We’ve all watched as Hamas, a designated terrorist group (per the U.S. and European Union), launched an appalling, unwarranted, and gut-wrenching attack on Israeli citizens.
For many, real emotions surface and have their place. But for today it may be interesting to see how the last 23 geopolitical events since Pearl Harbor have affected the U.S. markets. Thanks to LPL Research who provided the results. Here are some highlights with all of the results found here.
- The average loss of the S&P 500 Index on the first day was 1.1%, with the worst loss of 5.4% following North Korea’s invasion of South Korea.
- The average total pullback was 4.7%, with the largest being Pearl Harbor at 19.8%.

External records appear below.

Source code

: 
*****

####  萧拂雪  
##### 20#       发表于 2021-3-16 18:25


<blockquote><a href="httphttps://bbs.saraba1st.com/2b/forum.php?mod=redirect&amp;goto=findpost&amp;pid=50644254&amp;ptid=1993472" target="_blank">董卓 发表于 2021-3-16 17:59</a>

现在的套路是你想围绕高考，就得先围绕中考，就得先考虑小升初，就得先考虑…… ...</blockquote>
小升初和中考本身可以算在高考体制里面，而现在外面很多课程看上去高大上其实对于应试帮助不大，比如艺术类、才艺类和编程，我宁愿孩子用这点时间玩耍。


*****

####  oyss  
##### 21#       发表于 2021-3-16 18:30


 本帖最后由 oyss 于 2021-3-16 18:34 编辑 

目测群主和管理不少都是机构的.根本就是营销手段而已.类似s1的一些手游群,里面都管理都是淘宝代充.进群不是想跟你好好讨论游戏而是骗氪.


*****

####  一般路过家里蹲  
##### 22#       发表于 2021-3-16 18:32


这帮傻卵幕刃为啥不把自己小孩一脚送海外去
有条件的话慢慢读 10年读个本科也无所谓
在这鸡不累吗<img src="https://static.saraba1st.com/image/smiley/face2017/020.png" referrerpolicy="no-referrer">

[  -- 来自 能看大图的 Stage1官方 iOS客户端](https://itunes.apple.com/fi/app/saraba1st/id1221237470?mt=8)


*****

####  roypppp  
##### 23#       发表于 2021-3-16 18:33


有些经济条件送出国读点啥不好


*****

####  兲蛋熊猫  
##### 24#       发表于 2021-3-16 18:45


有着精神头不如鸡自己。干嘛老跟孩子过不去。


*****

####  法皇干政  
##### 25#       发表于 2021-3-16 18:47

- On average, it took 19 days for the market to hit bottom after an unexpected event and 42 days to recover.
- Following the surprise attack on Pearl Harbor, the market bottomed in 143 days and took 307 days to recover (both were the worst in their respective categories).
- “Equities have historically held up well during geopolitical shocks, including wars and other military conflicts going back decades, with the average recovery taking roughly two months,” according to LPL.
- What is the biggest impact 12 months out? A recession.
- Reviewing a wider series of potential market shocks, the S&P 500 Index was up an average of 9.2% after one year when a recession did not ensue and down 11.5% when a recession occurred.
- Regarding military events, the 1973 Yom Kippur War led to the OPEC oil embargo, soaring oil prices, and a steep U.S. recession. It was an outlier.
- While the nation’s Strategic Petroleum Reserve is not at full capacity, and today’s oil market is much different than that of the early 1970s.
- Geopolitical dynamics in the Middle East are different, and the U.S. is the world’s leading oil producer.
- For now, investors are betting that the violence will be contained to Israel and Gaza, and the war will have little impact on the U.S. economy.
- But is there too much complacency? Intense diplomatic efforts are underway, but war can take unexpected turns.
- Unfriendly forces may be drawn in, and the risk to oil markets shouldn’t be dismissed.
- Ultimately, when any unexpected incident occurs, the impact on U.S. economic fundamentals will drive markets well past any short-term knee-jerk reaction.
- The fundamentals have been the primary driver since the October 7 attack.
As we know, the Middle East is a volatile spot for many reasons. Hopefully, we’ll see a quick resolution to the conflict!